More information on the Decision Intelligence Framework: https://github.com/bartczernicki/DecisionIntelligence.GenAI.Workshop
You may also be asking if OpenAI Deep Research can be replicated on other platforms. The answer is: Yes! For example, below are two AI automation pipelines that are similar to OpenAI Deep Research implemented on Azure OpenAI.
- Risk Analysis with Generative AI Reasoning (SEC 10-K)

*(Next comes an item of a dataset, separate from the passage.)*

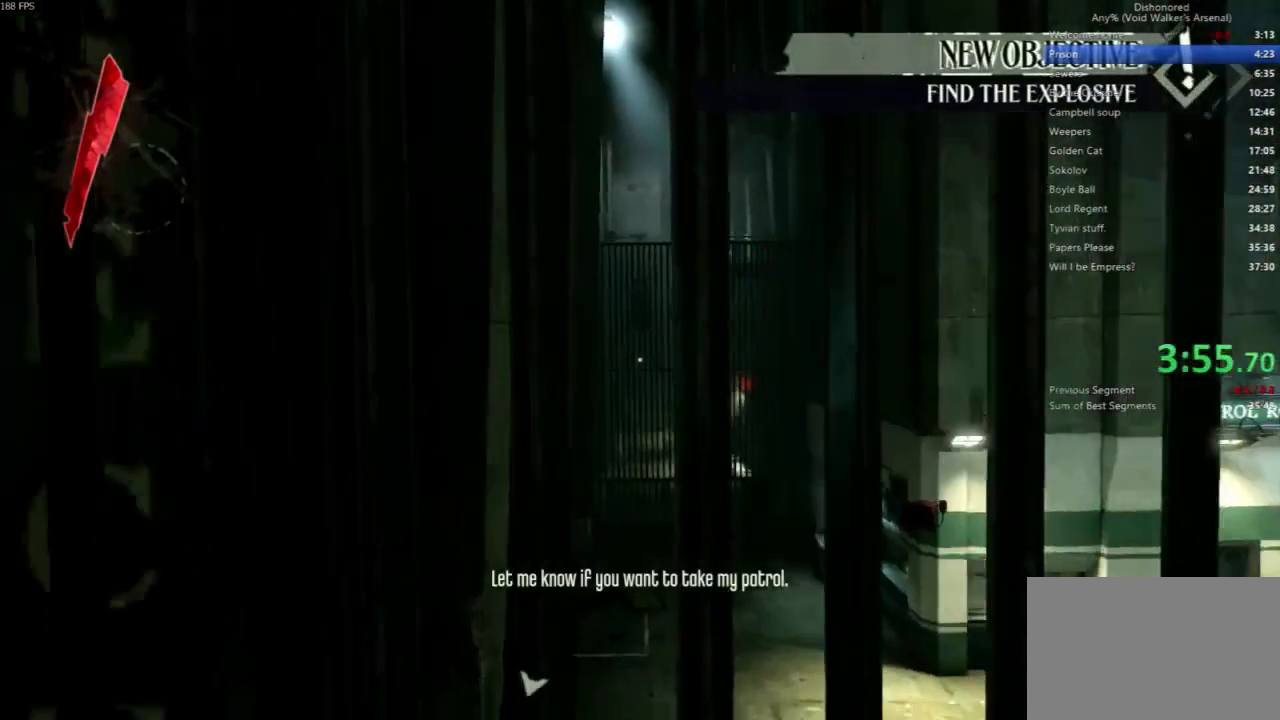
{"keys": ["a", "shift", "w"], "mouse": [], "events": [[100, "space", "up"], [333, "a", "down"]]}
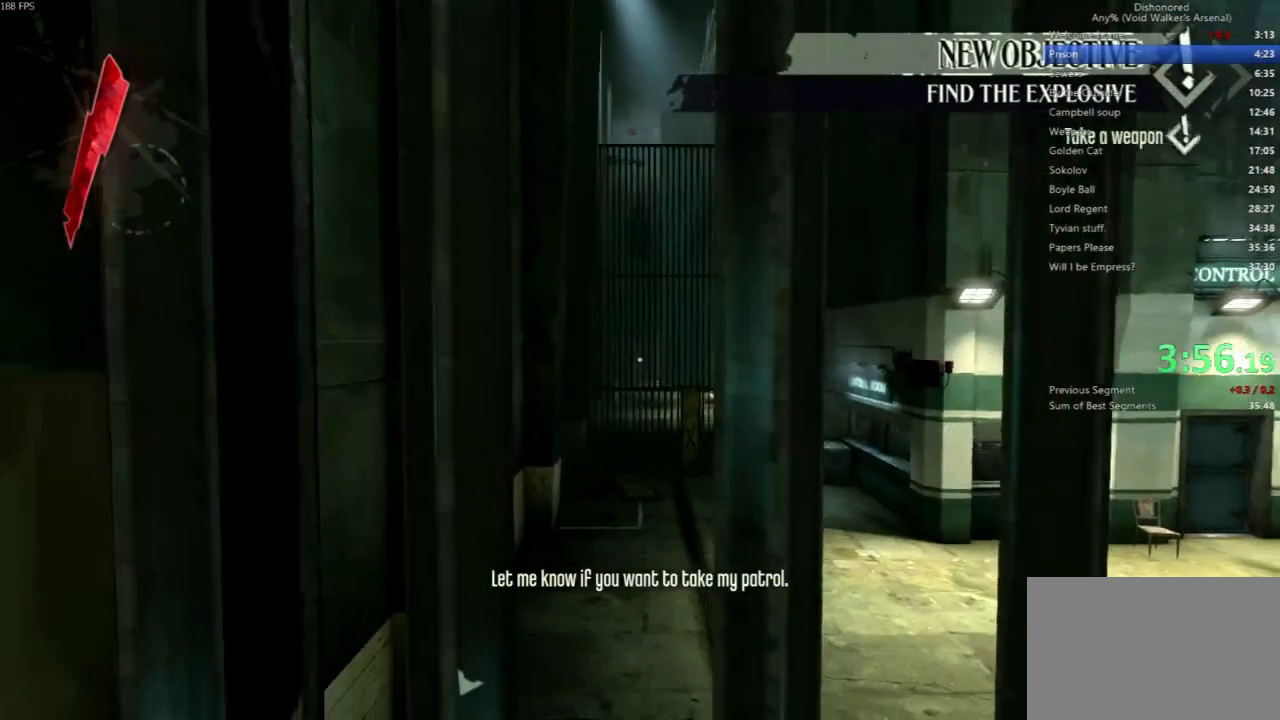
{"keys": ["a", "shift", "w"], "mouse": [], "events": []}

https://github.com/bartczernicki/RiskAnalysisWithGenerativeAIReasoning
- Document Intelligence With Advanced AI Reasoning
https://github.com/bartczernicki/DocIntelligenceWithAdvancedAIReasoning
Conclusion
📜 "The difference between smart and stupid is half an hour."
-- Old Proverb, Anonymous
This proverb may sound harsh, but it emphasizes how significantly our understanding can improve with just a small investment of time. Surprisingly, even thirty extra minutes spent gaining knowledge can be a differentiator in enhancing your approach, recommendations, or decisions. Therefore, at a minimum I highly recommend trying OpenAI Deep Research to gain that critical knowledge advantage. For solutions requiring more customized approaches, Microsoft AI services can help craft almost any AI automations. It truly is a game-changer, enabling you to tackle complex knowledge problems by having AI "spend the 30 minutes" on your behalf!
While there's room for further refinement, the current AI research automation capabilities are already transformative, significantly expanding access to insights traditionally reserved for expert analysis or costly management consulting engagements. Though not yet flawless, this technology undoubtedly represents a substantial advancement in research quality, efficiency, and cost-effectiveness.
Ultimately, products like OpenAI Deep Research (and other AI knowledge automations) not only enhance debates like the Mahomes-Brady discussion but also signal a broader shift toward democratizing high-quality analysis and insights. As these AI-driven methodologies continue to develop, we can expect widespread disruption across various sectors. Use this to your advantage.